The New Testament is the second of two major sections of the Christian Bible, comprising a collection of 27 books that are attributed to writers from the first century CE, all written in ancient Greek. When combined with the 39 books of the Old Testament, they constitute the 66 books of the standard canon of Christian scripture (not counting deuterocanonical books). The books of the New Testament describe the life of Jesus of Nazareth and the development of the early Christian Church. They were written by a small group of authors who were directly connected to the first generation of Christian leaders, including some of Jesus’s own disciples (sometimes called apostles).

The New Testament books have been passed down through centuries of scribal copies, and the earliest and most complete manuscripts from these text traditions form the basis of modern translations. This study guide uses the English Standard Version (ESV) of 2016 from the publisher Crossway. Readers of this study guide can use any English translation according to their own preference, as all citations are given with the standard biblical reference system (designating book, chapter, and verse), a reference apparatus that is uniform across all English versions.

This study guide follows the New Testament pattern and traditional Christian usage by using male pronouns for God, but it is important to note that the Christian tradition regards God as Spirit (and so ungendered). As such, the pronouns for God in this guide ought not to be read as expressions of human sex but rather as indicating the relational analogies through which the biblical books portray God’s interactions with humanity.

Scripture quotations are from the ESV® Bible (The Holy Bible, English Standard Version®), copyright © 2001 by Crossway, a publishing ministry of Good News Publishers. ESV Text Edition: 2016. Used by permission. All rights reserved. The ESV text may not be quoted in any publication made available to the public by a Creative Commons license. The ESV may not be translated into any other language.
■ ■ ■
* **REQUIREMENT 1**
In the rows, update the lines that begin at the one containing "資多少錢？真正想改變人生，關" and stop after the one containing "台股超大牛市太晚上車怎麼辦？": replace "房價" with "房租" and leave everything else unchanged.
None of the rows below relate to the New Testament study guide introduction.
■ ■ ■
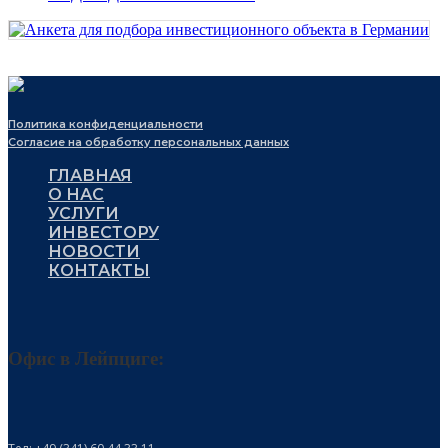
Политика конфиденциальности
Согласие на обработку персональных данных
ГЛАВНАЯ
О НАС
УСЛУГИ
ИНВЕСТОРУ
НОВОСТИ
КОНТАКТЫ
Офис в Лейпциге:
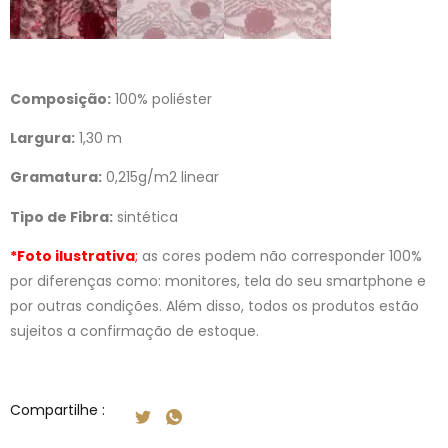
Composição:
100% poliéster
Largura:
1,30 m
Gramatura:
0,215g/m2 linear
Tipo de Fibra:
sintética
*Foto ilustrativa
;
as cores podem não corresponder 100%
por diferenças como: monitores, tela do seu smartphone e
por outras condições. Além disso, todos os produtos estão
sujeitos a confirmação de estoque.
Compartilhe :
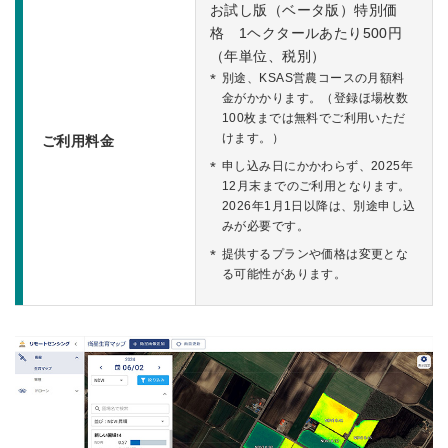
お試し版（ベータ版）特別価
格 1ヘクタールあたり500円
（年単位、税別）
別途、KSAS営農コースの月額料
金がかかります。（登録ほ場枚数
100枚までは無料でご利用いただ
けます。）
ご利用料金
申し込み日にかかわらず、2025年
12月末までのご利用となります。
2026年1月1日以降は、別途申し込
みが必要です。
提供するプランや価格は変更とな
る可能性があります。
■ ■ ■
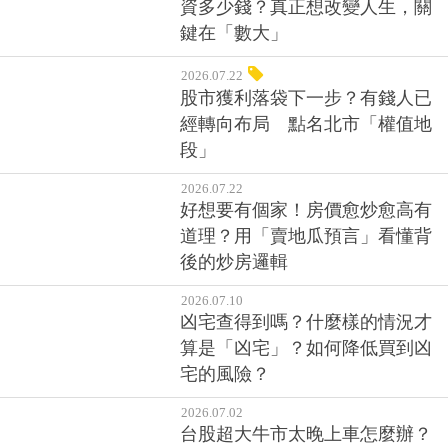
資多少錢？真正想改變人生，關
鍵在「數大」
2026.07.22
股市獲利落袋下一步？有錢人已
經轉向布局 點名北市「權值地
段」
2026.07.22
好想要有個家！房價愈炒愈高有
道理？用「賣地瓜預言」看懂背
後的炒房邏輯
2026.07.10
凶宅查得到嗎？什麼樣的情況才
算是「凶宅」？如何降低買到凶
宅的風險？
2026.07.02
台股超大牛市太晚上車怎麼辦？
■ ■ ■
* **REQUIREMENT 2**
Which Bible translation does the New Testament study guide introduction say the guide uses?

* **ANSWER SECTION 1**
資多少錢？真正想改變人生，關
鍵在「數大」
2026.07.22
股市獲利落袋下一步？有錢人已
經轉向布局 點名北市「權值地
段」
2026.07.22
好想要有個家！房租愈炒愈高有
道理？用「賣地瓜預言」看懂背
後的炒房邏輯
2026.07.10
凶宅查得到嗎？什麼樣的情況才
算是「凶宅」？如何降低買到凶
宅的風險？
2026.07.02
台股超大牛市太晚上車怎麼辦？

* **ANSWER SECTION 2**
The English Standard Version (ESV) of 2016 from the publisher Crossway.